Versicherung kündigen

Die Kündigung von Versicherungsverträgen ist eine Möglichkeit, den Versicherungsanbieter zu wechseln.
Dabei wird in die ordentliche und die außerordentliche Kündigung unterschieden.

In den Allgemeinen Geschäftsbedingungen der Versicherer sind die Regelungen für die jeweilige Kündigungsmöglichkeit genannt.

So werden Fristen erwähnt, die bei der Absendung des Kündigungsschreibens eingehalten werden müssen und es steht auch darin, ob die jeweilige Versicherung überhaupt zu jedem Zeitpunkt gekündigt werden kann.

Denn es gibt einige Versicherungen, bei denen ist die Kündigung erst nach einer gewissen Laufzeit möglich, wie etwa bei der privaten Krankenversicherung.

Die Mitgliedschaft hier darf frühestens nach 18 Monaten wieder gekündigt werden.

Diese Regelung haben auch gesetzliche Versicherungen, die private Zusatzversicherungen anbieten, aufgenommen.

Wer mit dem Gedanken spielt, den Versicherer zu wechseln, sollte sich vor der Kündigung beim alten Anbieter über den neuen Vertrag sicher sein, ihn im besten Fall schon unterschrieben haben.

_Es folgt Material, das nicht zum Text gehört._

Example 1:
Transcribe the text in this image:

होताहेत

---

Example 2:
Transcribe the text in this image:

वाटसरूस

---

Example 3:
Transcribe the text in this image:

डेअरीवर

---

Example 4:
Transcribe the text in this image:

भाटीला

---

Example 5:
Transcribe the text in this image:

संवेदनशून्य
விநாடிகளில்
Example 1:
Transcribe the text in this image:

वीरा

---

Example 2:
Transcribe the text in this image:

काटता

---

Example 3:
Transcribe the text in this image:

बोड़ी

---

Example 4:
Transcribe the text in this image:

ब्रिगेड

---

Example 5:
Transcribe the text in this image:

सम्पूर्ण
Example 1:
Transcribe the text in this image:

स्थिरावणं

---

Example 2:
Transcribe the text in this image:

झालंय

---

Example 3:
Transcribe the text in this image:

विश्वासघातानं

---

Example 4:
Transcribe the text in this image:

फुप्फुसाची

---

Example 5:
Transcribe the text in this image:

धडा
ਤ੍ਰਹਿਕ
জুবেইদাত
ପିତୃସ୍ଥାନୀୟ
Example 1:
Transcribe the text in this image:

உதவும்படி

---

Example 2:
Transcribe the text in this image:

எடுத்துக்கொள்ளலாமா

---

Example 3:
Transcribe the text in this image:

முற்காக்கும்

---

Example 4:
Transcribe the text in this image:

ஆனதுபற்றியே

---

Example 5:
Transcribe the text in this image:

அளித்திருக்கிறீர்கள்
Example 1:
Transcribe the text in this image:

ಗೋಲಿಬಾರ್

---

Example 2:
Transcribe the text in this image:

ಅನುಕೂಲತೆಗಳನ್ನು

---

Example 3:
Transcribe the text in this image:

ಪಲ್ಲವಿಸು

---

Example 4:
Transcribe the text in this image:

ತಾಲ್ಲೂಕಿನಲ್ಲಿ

Einen Sonderfall bildet dabei die Wohngebäudeversicherung, wenn auf dem versicherten Gebäude ein Kredit lastet.

Soll der Versicherungsanbieter gewechselt werden, so ist das Einverständnis dazu vom Kreditgeber einzuholen. In der Regel hat dieser aber nichts dagegen einzuwenden.

 

Kündigung von Kapital-Lebensversicherung

Gut überlegt werden will die Kündigung von Kapitallebensversicherung.
Dabei ist mit einem Verlust zu rechnen.

Denn der Wert, den die Versicherung zu dem Kündigungszeitpunkt theoretisch hätte, wenn sie bei dem gleichen Anbieter weitergeführt wird, wird im Allgemeinen nicht ausgezahlt.
Es ist daher mit Verlusten zu rechnen, die gegen den Gewinn eines günstigeren Beitrages bei einem anderen Anbieter gegen gerechnet werden müssen.

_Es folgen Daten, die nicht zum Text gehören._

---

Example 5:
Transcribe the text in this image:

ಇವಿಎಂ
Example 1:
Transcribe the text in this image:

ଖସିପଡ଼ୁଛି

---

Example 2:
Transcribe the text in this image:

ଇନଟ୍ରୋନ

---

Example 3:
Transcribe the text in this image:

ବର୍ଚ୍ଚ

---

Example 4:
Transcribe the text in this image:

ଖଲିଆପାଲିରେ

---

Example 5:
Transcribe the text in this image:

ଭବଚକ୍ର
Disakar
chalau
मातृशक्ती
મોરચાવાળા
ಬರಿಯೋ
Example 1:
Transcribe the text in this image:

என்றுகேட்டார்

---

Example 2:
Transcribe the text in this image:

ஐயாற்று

Auch Altersvorsorgeverträge sollten nicht ohne weiteres gekündigt werden, denn auch hier besteht die Gefahr des finanziellen Verlusts. Der Versicherte tritt mit höherem Alter beim neuen Versicherer in die Absicherung ein, was zu höheren Beiträgen führt.

Die Versicherungsrechte werden für viele Versicherte immer erst dann interessant, wenn es erste Probleme gibt.

Etwa, weil die Versicherung gar nicht oder nicht in der gewünschten Höhe für einen Schaden aufkommen will. Eine außergerichtliche Streitbeilegung ist nicht selten die Folge.